For the past few months I’ve been working on a seminar presentation about gospel-centered discipleship. It is part of a series of seminars some local churches are doing on the Great Commission.
In my preaching I’ve been addressing sanctification in the epistle of the Colossians. But with April here, our congregation is having a Missions Month. So I won’t be preaching. I am praying that God will stir up our hearts for missions.
Sometimes we struggle with putting these two things together. Some focus on mission as ultimate. Others see sanctification as ultimate. Obviously, some people have other views of what is ultimate (theological purity, worship, social justice etc.).
God’s glory is ultimate. God’s glory is to be revealed in sanctification (being conformed to Christ!), mission (seeing people come to faith in Christ), worship (worshiping Christ), social justice and theological purity. When we make one (or more) of them ultimate we get into the petty bickering that distracts us from doing what we ought to be doing in all its fulness.
For my seminar, I’ve been reading Following Jesus, The Servant King: A Biblical Theology of Covenantal Discipleship by Jonathan Lunde. Overall it has been a good read (I’m about 2/3rds thru it). I was intrigued by that “covenantal discipleship” idea. There are many good things about the book. One critique I have is that he makes mission ultimate.
But he rightfully sees a relationship between sanctification and mission. He points out how they were related in the OT such that Israel’s holiness was intended to make here a light to draw others to faith in the one, true God.
Obviously we see them joined in the Great Commission- which must be seen within a covenantal context (the whole point of Matthew is to see Jesus, the son of Abraham and the son of David, as the fulfillment of God’s covenants with Abraham and David). Mission is intended to produce obedient Christians. Obedient Christians are on mission as salt and light. They are inter-related instead of one having priority over another.
In this context he quotes from Christopher Wright’s book The Mission of God:
“… the ethical quality of life of the people of God is the vital link between their calling and their mission. God’s intention to bless the nations is inseparable from God’s ethical demand on the people he has created to be the agent of that blessing. There is no biblical mission without biblical ethics.” (pp. 369).

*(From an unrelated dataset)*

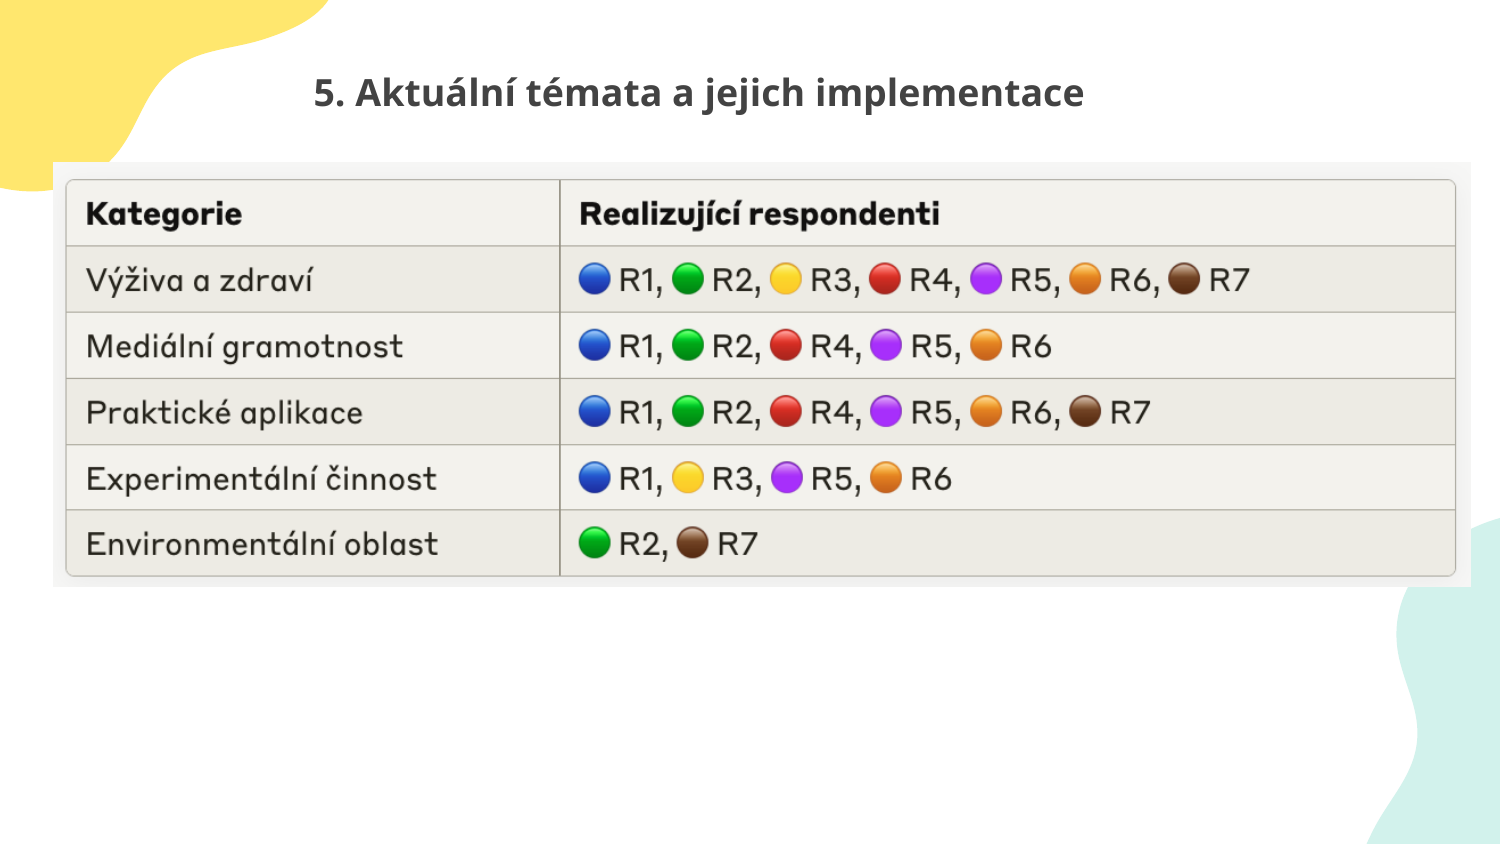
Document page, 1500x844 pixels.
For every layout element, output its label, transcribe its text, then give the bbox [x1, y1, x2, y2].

picture [52, 162, 1472, 587]
title 5. Aktuální témata a jejich implementace [62, 50, 1344, 132]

“The world will see no reason to pay any attention to our claims about our invisible God, however much we boast of his alleged nearness to us in prayer, if it sees no difference between the lives of those who make such claims and those who don’t.” (pp. 380.)
Much of the weakness of our evangelistic methods here in the West have to do with this. We are enculturated whether liberal or conservative or fundamentalist. The ways in which we are enculturated are just different. Liberals tend to be enculturated sexually and in line with other progressive social transformations as well as pluralism. Conservatives tend to be enculturated with their individualism, selfishness, success and greed. Fundamentalists are often just as self-righteous as the average unbeliever resting in his “innate goodness”.

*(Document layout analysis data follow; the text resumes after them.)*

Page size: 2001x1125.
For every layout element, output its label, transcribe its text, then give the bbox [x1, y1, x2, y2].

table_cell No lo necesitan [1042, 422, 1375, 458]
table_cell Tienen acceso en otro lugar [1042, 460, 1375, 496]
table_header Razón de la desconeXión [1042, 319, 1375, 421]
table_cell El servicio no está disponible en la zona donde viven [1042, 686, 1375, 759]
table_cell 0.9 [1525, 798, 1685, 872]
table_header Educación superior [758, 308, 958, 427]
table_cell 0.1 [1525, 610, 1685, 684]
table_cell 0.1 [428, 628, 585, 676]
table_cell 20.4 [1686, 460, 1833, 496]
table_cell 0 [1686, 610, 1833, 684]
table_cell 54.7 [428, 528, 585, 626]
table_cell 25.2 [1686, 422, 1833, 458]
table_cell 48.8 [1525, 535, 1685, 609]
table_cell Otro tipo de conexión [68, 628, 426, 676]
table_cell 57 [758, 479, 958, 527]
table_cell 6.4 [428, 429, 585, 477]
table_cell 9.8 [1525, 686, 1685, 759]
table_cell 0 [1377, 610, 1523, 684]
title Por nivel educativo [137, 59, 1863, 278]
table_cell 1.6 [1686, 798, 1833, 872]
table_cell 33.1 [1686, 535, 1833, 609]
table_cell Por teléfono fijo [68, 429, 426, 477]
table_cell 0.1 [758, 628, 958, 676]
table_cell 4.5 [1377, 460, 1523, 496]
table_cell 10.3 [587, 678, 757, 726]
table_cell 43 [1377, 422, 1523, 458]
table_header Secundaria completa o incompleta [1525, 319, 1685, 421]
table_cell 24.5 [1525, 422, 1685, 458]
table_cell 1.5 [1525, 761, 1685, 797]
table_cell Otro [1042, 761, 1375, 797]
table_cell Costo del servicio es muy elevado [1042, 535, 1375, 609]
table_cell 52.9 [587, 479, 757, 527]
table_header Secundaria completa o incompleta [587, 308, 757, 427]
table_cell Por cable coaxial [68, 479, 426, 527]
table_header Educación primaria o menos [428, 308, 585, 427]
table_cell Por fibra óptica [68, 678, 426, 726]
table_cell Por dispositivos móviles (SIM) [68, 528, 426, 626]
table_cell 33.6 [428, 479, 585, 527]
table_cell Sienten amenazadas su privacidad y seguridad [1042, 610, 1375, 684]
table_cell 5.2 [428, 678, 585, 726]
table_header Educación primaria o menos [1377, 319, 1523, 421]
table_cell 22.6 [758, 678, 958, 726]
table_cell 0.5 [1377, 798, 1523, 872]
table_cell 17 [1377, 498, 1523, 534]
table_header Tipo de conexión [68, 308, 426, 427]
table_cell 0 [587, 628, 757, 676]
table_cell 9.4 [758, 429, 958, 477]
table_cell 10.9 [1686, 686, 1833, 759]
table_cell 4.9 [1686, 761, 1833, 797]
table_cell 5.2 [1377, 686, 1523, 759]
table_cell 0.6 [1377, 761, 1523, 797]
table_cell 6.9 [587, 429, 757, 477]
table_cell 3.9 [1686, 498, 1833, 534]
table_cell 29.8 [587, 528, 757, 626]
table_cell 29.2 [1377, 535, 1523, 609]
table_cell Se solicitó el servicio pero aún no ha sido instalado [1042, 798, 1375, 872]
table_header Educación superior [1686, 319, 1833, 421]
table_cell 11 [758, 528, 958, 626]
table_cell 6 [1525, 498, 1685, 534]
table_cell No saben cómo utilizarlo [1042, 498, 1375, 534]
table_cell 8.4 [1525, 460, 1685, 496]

There are different ways in which those groups are being disobedient to God. And each of them either keeps people from being on mission, period, or being effective while on mission.
The Church needs to regain its distinctive, biblical calling to be a humble and holy people. We need to forsake the cultural idols that blind us as well as bind us. We need to leave our “little red wagons” (to borrow a phrase from Celtics legends Red Auerbach and Bill Russell) that carries our agendas. If we concern ourselves with the glory of God we will begin to seek holiness, mission, justice and theological purity so we may glorify Him who is righteous, just, Truth and sent us as He sent His Son to save sinners.
One step in the right direction would be to reconnect mission and sanctification instead of playing them against one another.